After dinner at Pappas Brothers Steakhouse (yum!) for my birthday, it's back home and time to get the fermentation started.  While we were gone, everything required for fermentation was sitting in a sanitizer solution (the sanitizer came with the kit) in the 5-gallon bottling bucket (not used yet, but perfect for this purpose).  I siphoned the solution in to the 6.5 gallon primary fermentation carboy and let it soak for a few minutes.  After draining the carboy, and with the help of my loving wife, poured the now-cooled wort in to the fermentor.  Again following the instructions, I aerated the wort in the fermentor to get it ready for the addition of the yeast.  I pitched the yeast into the fermentor (brewing term for adding) and sealed it up with the airlock.  Moved it into the pantry to sit and ferment.

Now, the optimal temperature for fermentation of ales is between 60 and 70 degrees.  This being Texas, there's no way I'm getting anywhere in the house that cool without paying an outrageous electric bill.  The instructions said 78 degrees or lower, so I figured I was fine without any extra cooling.  Looking back, and for next time, I would have used a swamp cooler or similar setup.  From my research, I should be fine with this batch, it just may have some off flavors.  We'll see in a few weeks.

So, it has now been 8 days since fermentation began.  When I got home from work on Monday afternoon and checked on it, it was fermenting like crazy.  Lots of activity, with a good inch and a half to two inches of krausen (foam cased by the fermentation process) on top of the beer, and a bubble every few seconds from the airlock.  Looking good so far!  I've been pretty good about being patient since then, only looking in a couple of times a day.  Of course, my wife did notice that the pantry smelled like beer right away.  I'll be doing the fermenting somewhere else next time!  I'm working on a plan to get the fermenation temperate down, anyway, so it would have to move somewhere that I have more room.  After 3 or 4 days, fermentation slowed down considerably, and now there's pretty much no activity at all.  I have yet to purchase a hydrometer to check the specific gravity of the beer, so I don't know if it has stabilized yet.  I plan on making a trip to Homebrew Headquarters in Richardson this week, and that's on my shopping list.  I'll probably give it another week, and bottle next weekend.  Then I can start planning my second batch, learning from my mistakes as I go, all the while creating beer!  How awesome is that?
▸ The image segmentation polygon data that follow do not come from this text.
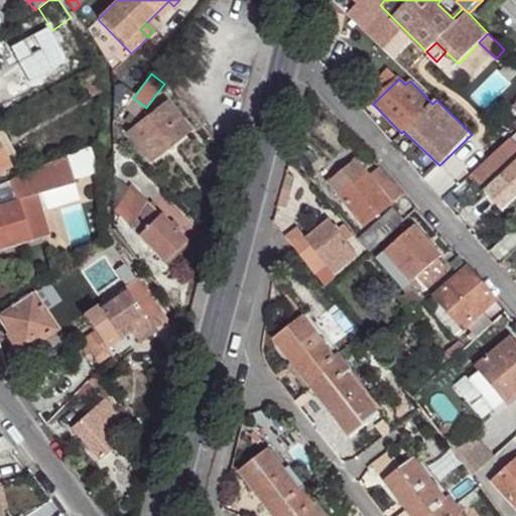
[(135,95),(122,85),(114,87),(113,120),(116,122),(133,98),(135,95)]
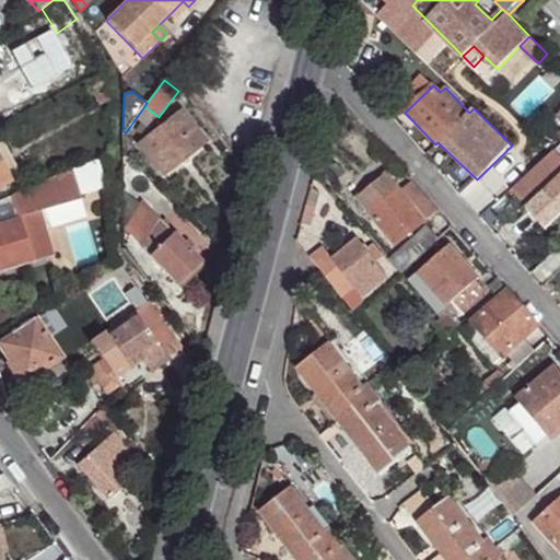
[(139,144),(163,175),(206,141),(182,111),(139,144)]
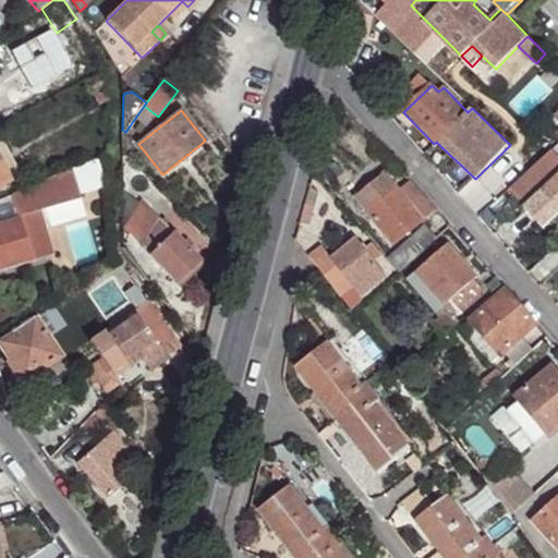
[(2,143),(0,143),(0,162),(8,177),(17,170),(2,143)]
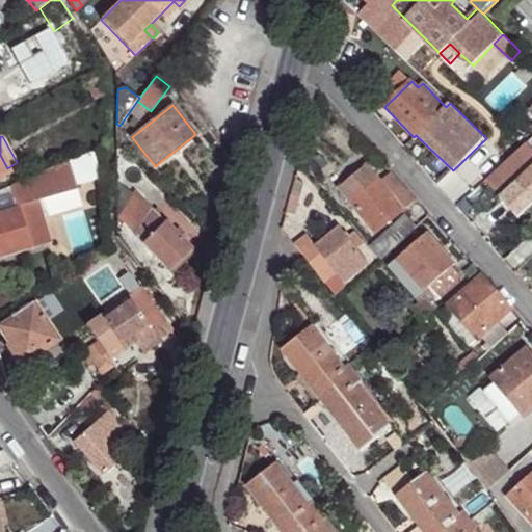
[(501,197),(499,198),(517,218),(531,205),(531,150),(526,143),(485,181),(501,197)]
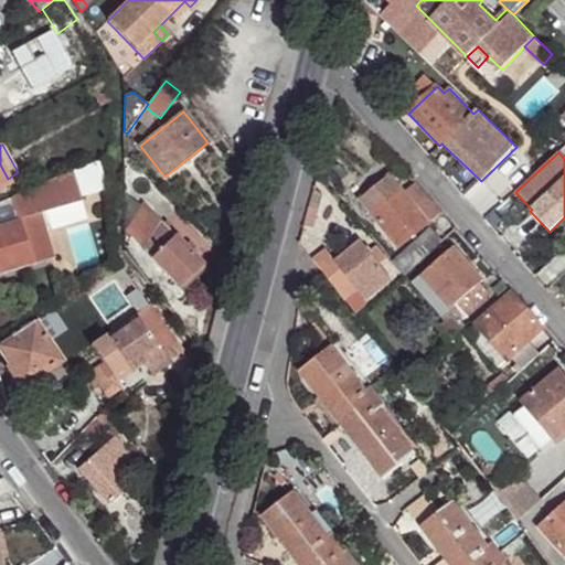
[(0,189),(10,183),(8,179),(0,164),(0,189)]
I'll try to keep this updated with my experiences as I continue along this great journey of beer making.  Of course, I have to thank my wife, Erin, for being such a good sport and supporting my new hobby as much as she has, even though I've made two parts of the house smell like beer now.  She's not much of a beer drinker, so hopefully I'll be able to make something that she likes!